Prompt. From the entries below, return only the lines starting at the one that contains "right shoulder: (67, 793)" and ending at the one that contains "right eye: (177, 616)", exactly as they stand.

Items from a dataset:

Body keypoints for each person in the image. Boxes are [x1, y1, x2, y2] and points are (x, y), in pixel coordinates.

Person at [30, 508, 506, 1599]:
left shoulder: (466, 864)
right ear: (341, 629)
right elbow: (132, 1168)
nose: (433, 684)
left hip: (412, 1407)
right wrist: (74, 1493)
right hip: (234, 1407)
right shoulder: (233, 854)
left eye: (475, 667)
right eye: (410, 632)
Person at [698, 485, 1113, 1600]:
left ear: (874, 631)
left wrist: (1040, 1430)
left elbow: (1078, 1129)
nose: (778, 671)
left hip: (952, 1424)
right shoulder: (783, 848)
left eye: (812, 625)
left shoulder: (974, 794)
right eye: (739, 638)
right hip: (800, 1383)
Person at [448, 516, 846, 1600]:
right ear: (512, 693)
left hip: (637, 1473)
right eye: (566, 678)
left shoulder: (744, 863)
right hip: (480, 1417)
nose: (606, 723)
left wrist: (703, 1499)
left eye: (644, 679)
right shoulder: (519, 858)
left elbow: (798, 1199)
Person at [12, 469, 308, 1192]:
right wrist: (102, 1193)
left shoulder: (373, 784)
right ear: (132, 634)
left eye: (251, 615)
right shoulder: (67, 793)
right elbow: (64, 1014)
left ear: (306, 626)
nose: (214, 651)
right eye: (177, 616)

---

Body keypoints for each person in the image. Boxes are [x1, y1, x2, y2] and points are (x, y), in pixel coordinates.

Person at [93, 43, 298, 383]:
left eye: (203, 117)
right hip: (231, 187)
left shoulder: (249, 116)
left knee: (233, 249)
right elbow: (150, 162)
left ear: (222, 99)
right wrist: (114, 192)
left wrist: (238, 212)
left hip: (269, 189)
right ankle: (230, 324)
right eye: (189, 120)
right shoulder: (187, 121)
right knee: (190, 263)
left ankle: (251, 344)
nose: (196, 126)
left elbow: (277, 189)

...

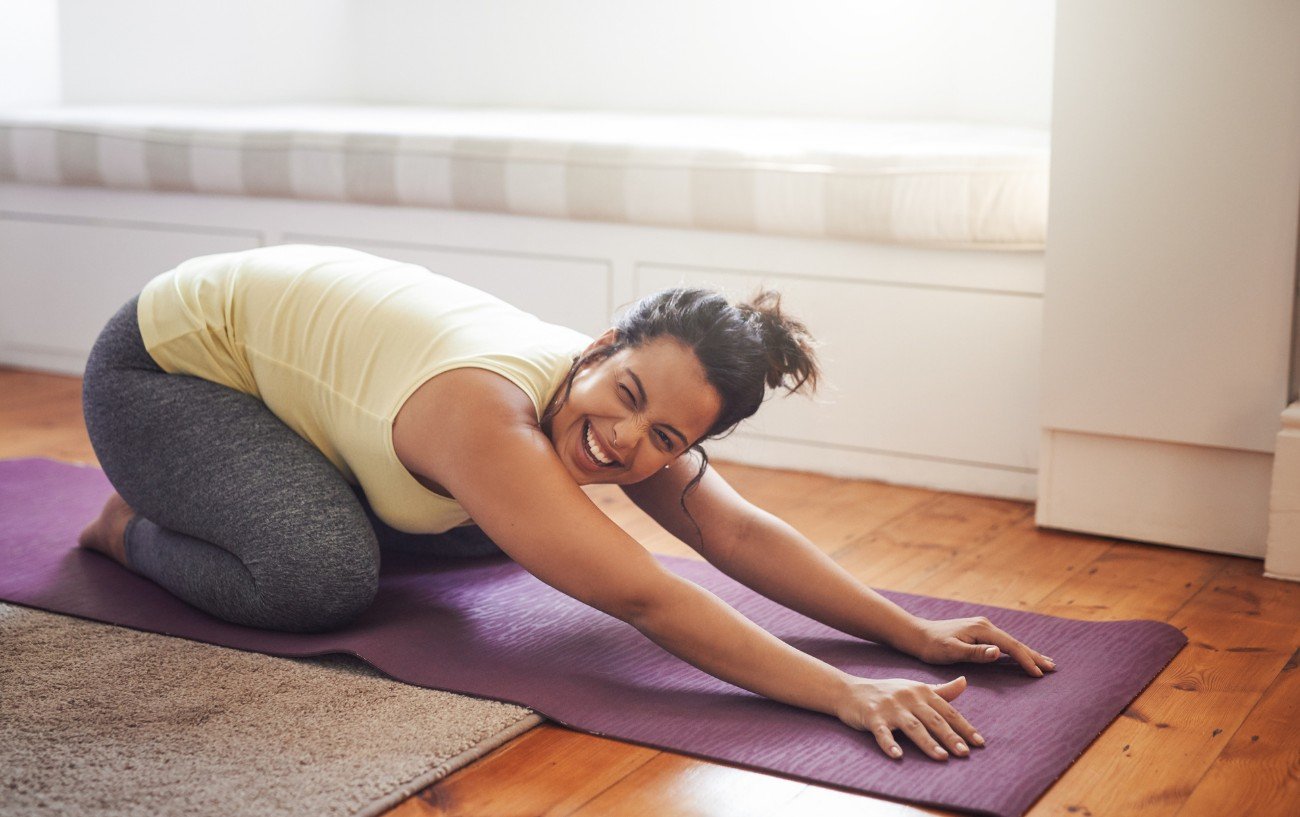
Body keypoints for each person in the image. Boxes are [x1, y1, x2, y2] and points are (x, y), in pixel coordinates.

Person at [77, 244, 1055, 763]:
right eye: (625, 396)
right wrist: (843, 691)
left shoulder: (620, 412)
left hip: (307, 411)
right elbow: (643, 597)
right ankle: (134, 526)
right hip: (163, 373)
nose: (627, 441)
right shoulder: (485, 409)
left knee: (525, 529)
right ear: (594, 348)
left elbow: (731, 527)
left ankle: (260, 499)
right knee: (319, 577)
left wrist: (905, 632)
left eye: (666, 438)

Reply.
right shoulder: (67, 793)
right elbow: (64, 1014)
left ear: (306, 626)
nose: (214, 651)
right eye: (177, 616)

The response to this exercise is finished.